» **Short task 1**:
In the commentary on the chapter about Nicola and Miranda, at what point does Anthony Merrick become serious and convinced?
» **Short task 2**:
Extend the commentary on the Nicola and Miranda chapter, picking up after its last sentence.

» **Text**:
I relish Miranda's reflections on the Christians' seeming irreligion and Lawrie's thoughts on acting which open this chapter, and Nicola's resultant 'chilly sense of inadequacy' is a great development of that. Nicola dimly quoting Peter quoting Macbeth is rather touching.

The conversation with Bunty lightens the mood: Nicola discovers she may have become an object of admiration among the Seconds. Does anyone go in for Nicola's reassuring 'This time tomorrow...' routine? I've always felt like Lawrie (and like Nicola does here.)

More of Esther's mother's ghastly manipulative correspondence. It is a truth universally acknowledged that if you really want your readers to loathe a character's mother, then she must be made to do something beastly to a dog, but here it really works, I think. Nicola and Miranda's plan is splendidly crackpot, especially the notion of involving Mr Merrick. I enjoy the way the friendship between Nicola and Miranda is shown to deepen as they discuss their parents: 'Mr West and Mrs Marlow had quite a lot in common, Captain Marlow and Mrs West were absolutely different'--quite an interesting way to put it.

The conversation with Anthony Merrick interests me: he only really becomes serious and convinced when Nicola relates the situation to Patrick and his loss of Regina.

» **Listed entries**:
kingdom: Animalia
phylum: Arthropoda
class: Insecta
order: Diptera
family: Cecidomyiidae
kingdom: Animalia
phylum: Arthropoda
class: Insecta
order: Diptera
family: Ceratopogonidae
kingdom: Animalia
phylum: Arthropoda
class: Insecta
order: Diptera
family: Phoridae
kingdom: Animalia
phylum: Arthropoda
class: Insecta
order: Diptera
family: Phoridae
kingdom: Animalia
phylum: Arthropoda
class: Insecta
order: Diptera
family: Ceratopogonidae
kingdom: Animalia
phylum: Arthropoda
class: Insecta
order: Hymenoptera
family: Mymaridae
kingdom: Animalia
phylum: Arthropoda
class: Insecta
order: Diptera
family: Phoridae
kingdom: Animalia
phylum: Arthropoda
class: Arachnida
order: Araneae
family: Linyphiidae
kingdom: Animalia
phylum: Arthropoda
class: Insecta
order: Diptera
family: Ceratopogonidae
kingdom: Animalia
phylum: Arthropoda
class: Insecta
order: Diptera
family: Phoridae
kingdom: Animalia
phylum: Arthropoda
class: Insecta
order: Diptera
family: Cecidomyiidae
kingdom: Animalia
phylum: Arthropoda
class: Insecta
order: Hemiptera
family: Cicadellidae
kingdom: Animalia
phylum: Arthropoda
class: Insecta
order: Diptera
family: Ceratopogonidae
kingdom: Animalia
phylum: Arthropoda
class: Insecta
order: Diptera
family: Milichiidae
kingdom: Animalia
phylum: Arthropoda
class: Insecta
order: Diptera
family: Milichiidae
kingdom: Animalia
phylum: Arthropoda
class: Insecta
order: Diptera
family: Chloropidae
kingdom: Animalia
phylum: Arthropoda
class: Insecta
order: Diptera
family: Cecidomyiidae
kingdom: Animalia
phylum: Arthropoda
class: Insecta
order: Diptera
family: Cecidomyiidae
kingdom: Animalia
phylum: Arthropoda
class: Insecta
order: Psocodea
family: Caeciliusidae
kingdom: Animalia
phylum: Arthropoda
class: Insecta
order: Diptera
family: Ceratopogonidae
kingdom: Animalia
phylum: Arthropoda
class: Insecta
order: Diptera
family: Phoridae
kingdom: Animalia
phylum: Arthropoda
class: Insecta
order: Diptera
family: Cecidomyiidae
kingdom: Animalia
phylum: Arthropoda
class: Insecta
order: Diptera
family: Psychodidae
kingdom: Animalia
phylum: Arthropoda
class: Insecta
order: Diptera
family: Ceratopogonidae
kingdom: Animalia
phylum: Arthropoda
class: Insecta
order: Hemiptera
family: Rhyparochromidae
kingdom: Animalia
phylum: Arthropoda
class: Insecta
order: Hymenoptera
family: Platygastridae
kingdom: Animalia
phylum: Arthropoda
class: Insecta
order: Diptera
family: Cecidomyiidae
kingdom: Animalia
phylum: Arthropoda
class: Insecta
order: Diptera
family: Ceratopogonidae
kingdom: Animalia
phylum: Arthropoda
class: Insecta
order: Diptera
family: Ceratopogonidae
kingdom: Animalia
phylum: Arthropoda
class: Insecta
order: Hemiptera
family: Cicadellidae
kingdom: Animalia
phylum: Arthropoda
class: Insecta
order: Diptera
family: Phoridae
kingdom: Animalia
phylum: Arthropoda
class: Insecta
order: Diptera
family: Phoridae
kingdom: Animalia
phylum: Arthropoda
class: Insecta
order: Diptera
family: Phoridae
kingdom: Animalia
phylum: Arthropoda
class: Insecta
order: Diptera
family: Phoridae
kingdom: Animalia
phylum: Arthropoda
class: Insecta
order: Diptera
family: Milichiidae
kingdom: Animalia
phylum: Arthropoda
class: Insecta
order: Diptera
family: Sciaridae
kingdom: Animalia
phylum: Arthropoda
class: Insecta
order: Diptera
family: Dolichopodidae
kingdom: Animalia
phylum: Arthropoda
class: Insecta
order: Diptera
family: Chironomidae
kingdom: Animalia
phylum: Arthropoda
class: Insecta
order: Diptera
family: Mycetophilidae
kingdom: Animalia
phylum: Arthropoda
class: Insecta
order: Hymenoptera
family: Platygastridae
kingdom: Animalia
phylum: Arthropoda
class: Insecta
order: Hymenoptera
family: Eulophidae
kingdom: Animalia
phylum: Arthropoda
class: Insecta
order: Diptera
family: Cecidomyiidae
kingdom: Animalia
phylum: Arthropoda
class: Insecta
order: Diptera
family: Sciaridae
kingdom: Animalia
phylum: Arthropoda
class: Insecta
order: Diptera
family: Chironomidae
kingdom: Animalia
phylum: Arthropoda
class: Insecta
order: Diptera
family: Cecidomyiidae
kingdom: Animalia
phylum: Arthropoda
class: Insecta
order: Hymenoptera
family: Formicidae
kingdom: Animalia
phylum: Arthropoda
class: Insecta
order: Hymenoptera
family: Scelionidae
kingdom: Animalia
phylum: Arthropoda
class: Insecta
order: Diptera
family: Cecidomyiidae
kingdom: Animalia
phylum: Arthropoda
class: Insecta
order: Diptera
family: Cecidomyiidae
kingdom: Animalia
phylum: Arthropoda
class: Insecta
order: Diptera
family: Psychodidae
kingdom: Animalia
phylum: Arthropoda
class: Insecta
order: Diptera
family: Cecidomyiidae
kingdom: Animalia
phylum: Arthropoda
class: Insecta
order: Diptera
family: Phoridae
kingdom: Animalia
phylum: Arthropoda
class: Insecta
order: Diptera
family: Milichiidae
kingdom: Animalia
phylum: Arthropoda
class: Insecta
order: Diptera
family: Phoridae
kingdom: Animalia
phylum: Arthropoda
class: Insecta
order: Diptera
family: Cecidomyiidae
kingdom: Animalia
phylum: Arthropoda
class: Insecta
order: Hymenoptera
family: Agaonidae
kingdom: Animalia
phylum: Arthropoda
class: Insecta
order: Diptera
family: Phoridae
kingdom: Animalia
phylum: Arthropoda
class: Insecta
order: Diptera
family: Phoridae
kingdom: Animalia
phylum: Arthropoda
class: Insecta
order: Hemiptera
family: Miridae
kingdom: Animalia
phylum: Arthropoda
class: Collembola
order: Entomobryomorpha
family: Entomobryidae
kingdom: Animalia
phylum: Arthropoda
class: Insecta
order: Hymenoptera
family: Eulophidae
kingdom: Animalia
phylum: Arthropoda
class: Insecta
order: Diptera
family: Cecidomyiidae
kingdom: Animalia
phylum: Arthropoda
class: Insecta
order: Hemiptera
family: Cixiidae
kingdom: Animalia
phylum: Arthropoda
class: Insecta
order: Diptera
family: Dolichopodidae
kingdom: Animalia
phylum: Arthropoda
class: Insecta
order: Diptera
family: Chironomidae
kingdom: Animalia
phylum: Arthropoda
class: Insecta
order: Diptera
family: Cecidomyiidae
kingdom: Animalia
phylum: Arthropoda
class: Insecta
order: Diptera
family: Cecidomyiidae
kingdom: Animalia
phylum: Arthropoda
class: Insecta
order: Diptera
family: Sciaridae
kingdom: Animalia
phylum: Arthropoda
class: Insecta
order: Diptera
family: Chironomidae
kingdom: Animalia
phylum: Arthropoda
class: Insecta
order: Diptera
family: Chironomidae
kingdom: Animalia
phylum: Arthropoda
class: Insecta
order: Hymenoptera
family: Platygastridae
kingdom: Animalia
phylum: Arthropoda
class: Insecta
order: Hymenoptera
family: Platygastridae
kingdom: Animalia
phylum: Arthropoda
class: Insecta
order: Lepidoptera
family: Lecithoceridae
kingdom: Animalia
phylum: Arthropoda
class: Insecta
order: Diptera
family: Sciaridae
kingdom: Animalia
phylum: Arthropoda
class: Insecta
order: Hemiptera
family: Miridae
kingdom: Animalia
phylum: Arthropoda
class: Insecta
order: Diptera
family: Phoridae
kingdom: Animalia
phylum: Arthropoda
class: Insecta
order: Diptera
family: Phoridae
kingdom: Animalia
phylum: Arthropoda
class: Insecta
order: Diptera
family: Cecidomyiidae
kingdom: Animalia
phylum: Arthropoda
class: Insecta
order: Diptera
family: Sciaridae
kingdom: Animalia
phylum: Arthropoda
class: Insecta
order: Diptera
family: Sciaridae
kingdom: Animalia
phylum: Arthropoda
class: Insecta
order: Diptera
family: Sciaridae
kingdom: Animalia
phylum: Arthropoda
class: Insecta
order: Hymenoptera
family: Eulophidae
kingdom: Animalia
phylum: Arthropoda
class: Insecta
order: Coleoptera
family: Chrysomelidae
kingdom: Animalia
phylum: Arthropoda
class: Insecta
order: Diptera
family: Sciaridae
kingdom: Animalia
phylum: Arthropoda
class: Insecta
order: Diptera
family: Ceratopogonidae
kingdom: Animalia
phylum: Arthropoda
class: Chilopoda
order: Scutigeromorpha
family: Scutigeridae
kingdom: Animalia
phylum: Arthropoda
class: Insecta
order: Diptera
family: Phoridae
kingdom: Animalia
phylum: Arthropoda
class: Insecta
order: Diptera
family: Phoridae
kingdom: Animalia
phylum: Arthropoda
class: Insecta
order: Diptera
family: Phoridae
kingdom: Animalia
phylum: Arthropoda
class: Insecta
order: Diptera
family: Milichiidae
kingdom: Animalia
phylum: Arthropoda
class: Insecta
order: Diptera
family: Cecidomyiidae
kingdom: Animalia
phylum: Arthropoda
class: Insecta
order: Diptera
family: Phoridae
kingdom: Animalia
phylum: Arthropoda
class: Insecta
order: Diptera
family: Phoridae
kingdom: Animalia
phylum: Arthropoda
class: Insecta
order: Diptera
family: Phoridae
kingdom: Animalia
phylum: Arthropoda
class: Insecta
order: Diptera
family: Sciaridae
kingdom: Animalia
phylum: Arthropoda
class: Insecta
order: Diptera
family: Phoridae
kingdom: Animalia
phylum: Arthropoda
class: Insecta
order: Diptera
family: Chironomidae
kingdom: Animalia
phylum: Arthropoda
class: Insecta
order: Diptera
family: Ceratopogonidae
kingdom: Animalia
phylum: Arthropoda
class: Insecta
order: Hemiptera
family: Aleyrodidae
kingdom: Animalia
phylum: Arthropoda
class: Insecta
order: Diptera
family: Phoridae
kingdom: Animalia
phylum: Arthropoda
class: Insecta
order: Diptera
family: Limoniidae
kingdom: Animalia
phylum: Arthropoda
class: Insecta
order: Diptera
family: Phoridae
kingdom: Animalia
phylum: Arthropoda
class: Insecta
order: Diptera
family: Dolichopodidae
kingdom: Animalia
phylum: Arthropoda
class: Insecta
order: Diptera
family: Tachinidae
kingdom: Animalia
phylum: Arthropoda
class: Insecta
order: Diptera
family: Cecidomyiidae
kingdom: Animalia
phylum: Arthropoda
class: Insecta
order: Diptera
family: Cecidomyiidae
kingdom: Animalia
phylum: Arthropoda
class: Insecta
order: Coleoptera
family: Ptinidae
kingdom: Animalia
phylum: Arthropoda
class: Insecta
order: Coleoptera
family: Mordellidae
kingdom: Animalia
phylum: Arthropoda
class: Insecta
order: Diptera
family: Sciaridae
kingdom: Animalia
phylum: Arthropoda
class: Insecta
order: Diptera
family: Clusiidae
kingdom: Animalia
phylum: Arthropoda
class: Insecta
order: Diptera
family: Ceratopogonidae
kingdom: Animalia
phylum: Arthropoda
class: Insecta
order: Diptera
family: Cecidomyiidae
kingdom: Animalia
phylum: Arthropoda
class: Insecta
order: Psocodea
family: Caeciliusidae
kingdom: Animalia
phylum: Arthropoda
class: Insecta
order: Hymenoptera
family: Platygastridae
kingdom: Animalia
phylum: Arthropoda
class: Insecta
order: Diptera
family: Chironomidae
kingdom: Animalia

» **Exercise output 1**:
When Nicola relates the situation to Patrick and his loss of Regina.

» **Exercise output 2**:
Miranda's account of anti-Semitism is painful, and Nicola’s ‘muddled feeling that she should apologize for the stupidity and bad manners of her countrymen’, only to realise they are Miranda’s too: a very plausible reaction by someone who’s had the privilege of never really having to think about it before.

The Copper Kettle reminds me of a café of the same name on Kings Parade in Cambridge, now, I think, defunct. The coffee was ghastly and it served a perfectly gruesome sticky article called a Rum Baba, though not Special Chocolate Cake. Happy days.

Anyone wonder why Nicola hates Dickens?

I wonder that there aren’t more questions about Nicola receiving phone calls from an MP about a dog, but perhaps I don’t run in quite the same circles as the inmates of Kingscote.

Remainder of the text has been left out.